Dr Gareth B. Miles
Biography
Dr Miles began his research career as a postgraduate in the lab of Dr Gregory Funk at the University of Auckland (New Zealand). He first studied the neural control of respiration and then went on to investigate properties affecting calcium homeostasis in brainstem motoneurons with differential susceptibility to degeneration in MND. Dr Miles next worked as a post doctoral fellow at Dalhousie University (Canada) in the lab of Dr Robert Brownstone where he studied the intrinsic properties of spinal motoneurons and their modulation during locomotor activity. During his time at Dalhousie Dr Miles also investigated the potential held by embryonic stem cells for the treatment of neurodegenerative diseases. More recently (2007) Dr Miles took up a lectureship at the University of St Andrews where he continues research into motor control and MND (see below for further details).Research Overview
Dr Miles' laboratory at the University of St Andrews utilises a combination of electrophysiological and molecular techniques to study neurons of the spinal cord, including motoneurons, which control movement. Analyses extend from the level of ion channels up to entire neuronal networks involved in rhythmic motor behaviours such as locomotion. Ongoing studies concentrate on both the normal physiology of spinal neurons and perturbations in their properties which occur due to disease. Such studies are critical for the development of new treatment strategies for MND. In addition, Dr Miles is interested in the use of embryonic stem cells for the study of pathological mechanisms contributing to MND and ultimately for the design of new treatment strategies for the disease.Lab Website: http://biology.st-andrews.ac.uk/ncm
Qualifications
- BSc (Hons), University of Auckland, New Zealand, 1999
- PhD (Neurophysiology), University of Auckland, New Zealand, 2003
Select Publications
L. Zagoraiou, T. Akay, J.F. Martin, R.M. Brownstone, T.M. Jessell, G.B. Miles (2009) A cluster of cholinergic pre-motor interneurons modulates mouse locomotor activity. Neuron, 64(5): 645-662. * Featured on cover of issue.D.C. Yohn, G.B. Miles, V.F. Rafuse, R.M. Brownstone (2008). Transplanted mouse embryonic stem cell-derived motoneurons form functional motor units and reduce muscle atrophy. Journal of Neuroscience, 28(47):12409-12418.

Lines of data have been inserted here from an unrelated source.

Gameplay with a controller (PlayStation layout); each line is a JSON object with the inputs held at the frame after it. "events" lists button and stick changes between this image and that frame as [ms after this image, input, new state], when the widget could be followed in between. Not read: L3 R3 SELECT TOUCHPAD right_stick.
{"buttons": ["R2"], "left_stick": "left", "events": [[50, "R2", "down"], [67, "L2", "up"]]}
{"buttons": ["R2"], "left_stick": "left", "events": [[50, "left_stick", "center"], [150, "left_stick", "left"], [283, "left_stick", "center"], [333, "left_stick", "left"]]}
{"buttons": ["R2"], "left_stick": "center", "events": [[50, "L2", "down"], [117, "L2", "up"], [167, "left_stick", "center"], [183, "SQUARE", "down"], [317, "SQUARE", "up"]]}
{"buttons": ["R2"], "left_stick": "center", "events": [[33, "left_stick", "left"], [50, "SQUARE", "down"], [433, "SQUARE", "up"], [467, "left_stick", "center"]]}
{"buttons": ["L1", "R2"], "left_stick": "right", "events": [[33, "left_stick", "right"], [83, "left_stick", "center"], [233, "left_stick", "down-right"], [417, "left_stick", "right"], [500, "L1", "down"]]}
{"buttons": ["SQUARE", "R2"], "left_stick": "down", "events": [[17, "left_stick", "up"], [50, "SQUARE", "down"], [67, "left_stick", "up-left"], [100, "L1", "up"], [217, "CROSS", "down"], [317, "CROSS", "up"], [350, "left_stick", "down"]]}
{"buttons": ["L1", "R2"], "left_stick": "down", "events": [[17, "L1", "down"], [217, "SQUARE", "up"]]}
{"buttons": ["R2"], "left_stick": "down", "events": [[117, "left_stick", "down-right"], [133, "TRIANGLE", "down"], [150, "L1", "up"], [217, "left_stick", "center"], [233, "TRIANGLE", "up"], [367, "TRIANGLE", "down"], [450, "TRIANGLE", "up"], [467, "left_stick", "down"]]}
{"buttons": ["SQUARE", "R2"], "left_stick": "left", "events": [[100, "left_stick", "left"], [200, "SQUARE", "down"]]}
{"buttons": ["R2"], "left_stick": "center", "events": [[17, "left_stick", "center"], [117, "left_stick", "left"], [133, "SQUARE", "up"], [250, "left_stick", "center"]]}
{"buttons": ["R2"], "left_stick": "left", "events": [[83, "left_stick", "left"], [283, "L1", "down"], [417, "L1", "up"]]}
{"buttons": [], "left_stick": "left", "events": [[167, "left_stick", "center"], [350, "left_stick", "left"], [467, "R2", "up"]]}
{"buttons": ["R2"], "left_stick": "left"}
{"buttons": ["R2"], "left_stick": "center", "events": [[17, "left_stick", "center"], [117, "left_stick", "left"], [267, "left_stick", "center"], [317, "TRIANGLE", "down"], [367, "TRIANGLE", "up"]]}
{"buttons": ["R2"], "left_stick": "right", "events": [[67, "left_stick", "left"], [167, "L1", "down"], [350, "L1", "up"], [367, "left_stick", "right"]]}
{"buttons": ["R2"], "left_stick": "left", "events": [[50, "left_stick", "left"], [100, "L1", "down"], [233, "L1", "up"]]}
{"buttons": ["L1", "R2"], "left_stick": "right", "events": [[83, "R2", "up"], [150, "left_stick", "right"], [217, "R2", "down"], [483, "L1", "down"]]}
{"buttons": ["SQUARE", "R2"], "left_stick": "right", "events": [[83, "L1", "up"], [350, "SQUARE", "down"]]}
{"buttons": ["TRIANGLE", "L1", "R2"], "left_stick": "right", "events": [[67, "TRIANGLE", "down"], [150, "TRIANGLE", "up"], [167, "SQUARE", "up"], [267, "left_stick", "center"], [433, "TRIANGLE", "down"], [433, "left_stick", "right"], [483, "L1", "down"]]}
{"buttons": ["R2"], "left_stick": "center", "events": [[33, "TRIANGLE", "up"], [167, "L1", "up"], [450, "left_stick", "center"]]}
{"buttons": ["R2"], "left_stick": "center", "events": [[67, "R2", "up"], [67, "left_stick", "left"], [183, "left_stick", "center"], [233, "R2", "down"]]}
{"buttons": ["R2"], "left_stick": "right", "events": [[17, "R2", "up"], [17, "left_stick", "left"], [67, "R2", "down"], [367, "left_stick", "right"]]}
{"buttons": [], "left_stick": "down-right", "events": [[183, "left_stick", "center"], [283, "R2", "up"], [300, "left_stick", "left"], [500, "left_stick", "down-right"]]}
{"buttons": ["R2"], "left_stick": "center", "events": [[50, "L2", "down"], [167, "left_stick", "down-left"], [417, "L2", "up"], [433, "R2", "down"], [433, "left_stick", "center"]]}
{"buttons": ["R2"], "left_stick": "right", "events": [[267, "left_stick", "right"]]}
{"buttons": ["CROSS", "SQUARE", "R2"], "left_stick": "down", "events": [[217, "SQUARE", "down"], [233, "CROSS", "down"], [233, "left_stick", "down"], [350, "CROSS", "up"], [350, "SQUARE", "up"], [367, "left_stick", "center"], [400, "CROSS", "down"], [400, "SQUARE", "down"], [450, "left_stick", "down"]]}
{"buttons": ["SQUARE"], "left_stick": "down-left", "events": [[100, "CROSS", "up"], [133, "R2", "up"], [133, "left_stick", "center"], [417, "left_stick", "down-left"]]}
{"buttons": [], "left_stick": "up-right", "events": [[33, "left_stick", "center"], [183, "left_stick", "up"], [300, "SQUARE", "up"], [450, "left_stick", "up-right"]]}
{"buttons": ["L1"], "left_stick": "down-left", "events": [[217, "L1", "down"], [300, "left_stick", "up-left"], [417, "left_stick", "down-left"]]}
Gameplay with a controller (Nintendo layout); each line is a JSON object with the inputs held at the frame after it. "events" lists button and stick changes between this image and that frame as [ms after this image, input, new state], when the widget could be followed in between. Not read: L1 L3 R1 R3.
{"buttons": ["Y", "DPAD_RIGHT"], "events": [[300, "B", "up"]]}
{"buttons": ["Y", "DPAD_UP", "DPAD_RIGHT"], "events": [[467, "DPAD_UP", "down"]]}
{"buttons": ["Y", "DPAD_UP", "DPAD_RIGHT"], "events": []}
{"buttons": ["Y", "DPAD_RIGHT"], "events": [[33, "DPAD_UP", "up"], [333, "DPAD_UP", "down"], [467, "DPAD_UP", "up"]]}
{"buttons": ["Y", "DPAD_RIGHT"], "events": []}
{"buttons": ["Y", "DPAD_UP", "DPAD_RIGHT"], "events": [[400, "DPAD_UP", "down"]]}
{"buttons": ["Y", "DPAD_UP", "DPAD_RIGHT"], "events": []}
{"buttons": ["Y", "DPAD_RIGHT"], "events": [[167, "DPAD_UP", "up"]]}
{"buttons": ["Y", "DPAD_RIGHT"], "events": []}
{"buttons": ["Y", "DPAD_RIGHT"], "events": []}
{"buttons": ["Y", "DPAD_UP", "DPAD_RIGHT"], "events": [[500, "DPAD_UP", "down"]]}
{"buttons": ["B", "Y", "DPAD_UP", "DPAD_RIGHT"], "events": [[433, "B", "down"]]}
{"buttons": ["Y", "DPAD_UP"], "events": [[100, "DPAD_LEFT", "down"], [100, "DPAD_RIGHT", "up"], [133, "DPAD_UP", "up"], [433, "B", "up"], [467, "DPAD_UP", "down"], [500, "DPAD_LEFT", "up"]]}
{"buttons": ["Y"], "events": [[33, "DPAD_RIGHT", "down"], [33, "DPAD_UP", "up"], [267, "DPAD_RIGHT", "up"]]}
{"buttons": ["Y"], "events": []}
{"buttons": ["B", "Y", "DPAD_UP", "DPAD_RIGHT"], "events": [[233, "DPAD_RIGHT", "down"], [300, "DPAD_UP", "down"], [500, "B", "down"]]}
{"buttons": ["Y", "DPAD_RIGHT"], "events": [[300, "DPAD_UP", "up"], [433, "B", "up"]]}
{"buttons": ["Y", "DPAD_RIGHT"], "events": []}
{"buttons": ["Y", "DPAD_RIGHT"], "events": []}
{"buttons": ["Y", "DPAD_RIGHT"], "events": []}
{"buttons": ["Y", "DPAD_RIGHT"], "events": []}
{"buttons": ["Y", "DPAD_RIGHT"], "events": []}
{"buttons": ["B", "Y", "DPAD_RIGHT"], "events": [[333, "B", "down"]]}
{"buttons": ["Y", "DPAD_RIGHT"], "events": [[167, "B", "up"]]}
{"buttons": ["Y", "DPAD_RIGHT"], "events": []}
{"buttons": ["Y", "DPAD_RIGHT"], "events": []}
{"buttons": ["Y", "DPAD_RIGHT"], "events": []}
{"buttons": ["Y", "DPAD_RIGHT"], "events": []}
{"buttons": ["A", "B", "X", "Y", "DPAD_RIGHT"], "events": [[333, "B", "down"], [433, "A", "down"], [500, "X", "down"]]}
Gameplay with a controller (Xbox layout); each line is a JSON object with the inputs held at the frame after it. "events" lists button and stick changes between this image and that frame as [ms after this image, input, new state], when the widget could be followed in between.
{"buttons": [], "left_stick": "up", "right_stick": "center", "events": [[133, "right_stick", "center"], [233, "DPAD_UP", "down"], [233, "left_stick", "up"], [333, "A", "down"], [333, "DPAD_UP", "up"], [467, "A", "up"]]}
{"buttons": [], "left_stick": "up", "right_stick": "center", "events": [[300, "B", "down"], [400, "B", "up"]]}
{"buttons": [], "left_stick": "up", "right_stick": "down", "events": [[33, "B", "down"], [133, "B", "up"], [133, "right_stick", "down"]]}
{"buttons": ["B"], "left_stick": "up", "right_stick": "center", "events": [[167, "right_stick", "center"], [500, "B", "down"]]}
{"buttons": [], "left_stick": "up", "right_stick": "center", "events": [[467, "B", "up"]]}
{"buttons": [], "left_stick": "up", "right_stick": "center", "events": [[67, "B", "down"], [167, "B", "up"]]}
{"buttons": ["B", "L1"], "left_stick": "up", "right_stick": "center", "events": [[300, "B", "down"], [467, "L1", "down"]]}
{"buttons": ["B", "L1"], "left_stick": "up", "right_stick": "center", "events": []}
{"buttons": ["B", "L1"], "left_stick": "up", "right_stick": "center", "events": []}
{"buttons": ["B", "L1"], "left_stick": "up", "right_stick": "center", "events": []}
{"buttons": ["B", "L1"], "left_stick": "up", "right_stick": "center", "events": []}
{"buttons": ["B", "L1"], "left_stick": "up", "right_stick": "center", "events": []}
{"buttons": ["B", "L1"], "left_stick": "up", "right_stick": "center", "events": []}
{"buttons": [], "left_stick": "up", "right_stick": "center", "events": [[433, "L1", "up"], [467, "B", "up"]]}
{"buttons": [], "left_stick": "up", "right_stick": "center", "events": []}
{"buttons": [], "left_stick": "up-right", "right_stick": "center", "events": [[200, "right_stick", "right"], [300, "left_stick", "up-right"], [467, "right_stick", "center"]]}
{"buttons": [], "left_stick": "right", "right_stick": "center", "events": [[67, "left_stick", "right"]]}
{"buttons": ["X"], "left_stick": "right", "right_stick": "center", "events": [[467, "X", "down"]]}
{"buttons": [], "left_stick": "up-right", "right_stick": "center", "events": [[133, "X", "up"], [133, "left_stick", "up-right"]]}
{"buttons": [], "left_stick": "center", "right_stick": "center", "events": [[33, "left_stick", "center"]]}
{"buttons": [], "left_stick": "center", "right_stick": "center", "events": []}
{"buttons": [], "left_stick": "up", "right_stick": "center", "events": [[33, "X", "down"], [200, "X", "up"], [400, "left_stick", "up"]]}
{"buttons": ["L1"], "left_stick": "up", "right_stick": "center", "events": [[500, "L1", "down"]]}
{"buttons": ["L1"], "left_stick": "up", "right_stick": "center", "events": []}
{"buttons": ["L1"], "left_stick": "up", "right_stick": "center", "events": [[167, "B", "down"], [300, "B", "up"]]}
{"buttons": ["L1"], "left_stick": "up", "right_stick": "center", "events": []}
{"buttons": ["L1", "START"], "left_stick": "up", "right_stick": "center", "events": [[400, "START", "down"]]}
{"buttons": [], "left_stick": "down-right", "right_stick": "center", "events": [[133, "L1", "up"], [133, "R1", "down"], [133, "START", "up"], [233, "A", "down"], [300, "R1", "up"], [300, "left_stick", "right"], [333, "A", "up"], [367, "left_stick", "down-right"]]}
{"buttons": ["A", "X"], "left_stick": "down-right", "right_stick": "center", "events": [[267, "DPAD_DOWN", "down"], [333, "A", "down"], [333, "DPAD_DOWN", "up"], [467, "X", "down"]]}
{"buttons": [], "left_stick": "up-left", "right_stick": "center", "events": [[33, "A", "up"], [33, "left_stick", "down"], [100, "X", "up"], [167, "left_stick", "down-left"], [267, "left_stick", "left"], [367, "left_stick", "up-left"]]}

G.B. Miles, R. Hartley, A.J. Todd, R.M. Brownstone (2007). Spinal cholinergic interneurons regulate the excitability of motoneurons during locomotion. Proceedings of the National Academy of Sciences of the United States of America, 104(7):2448-2453.
G.B. Miles, Y. Dai, R.M. Brownstone (2005). Mechanisms underlying the early phase of spike frequency adaptation in mouse spinal motoneurons. Journal of Physiology (London) 566(2): 519-532.
G.B. Miles, D.C. Yohn, H. Wichterle, T.M. Jessell, V.F. Rafuse, R.M. Brownstone (2004). Functional properties of motoneurons derived from mouse embryonic stem cells. Journal of Neuroscience, 24(36):7848-58.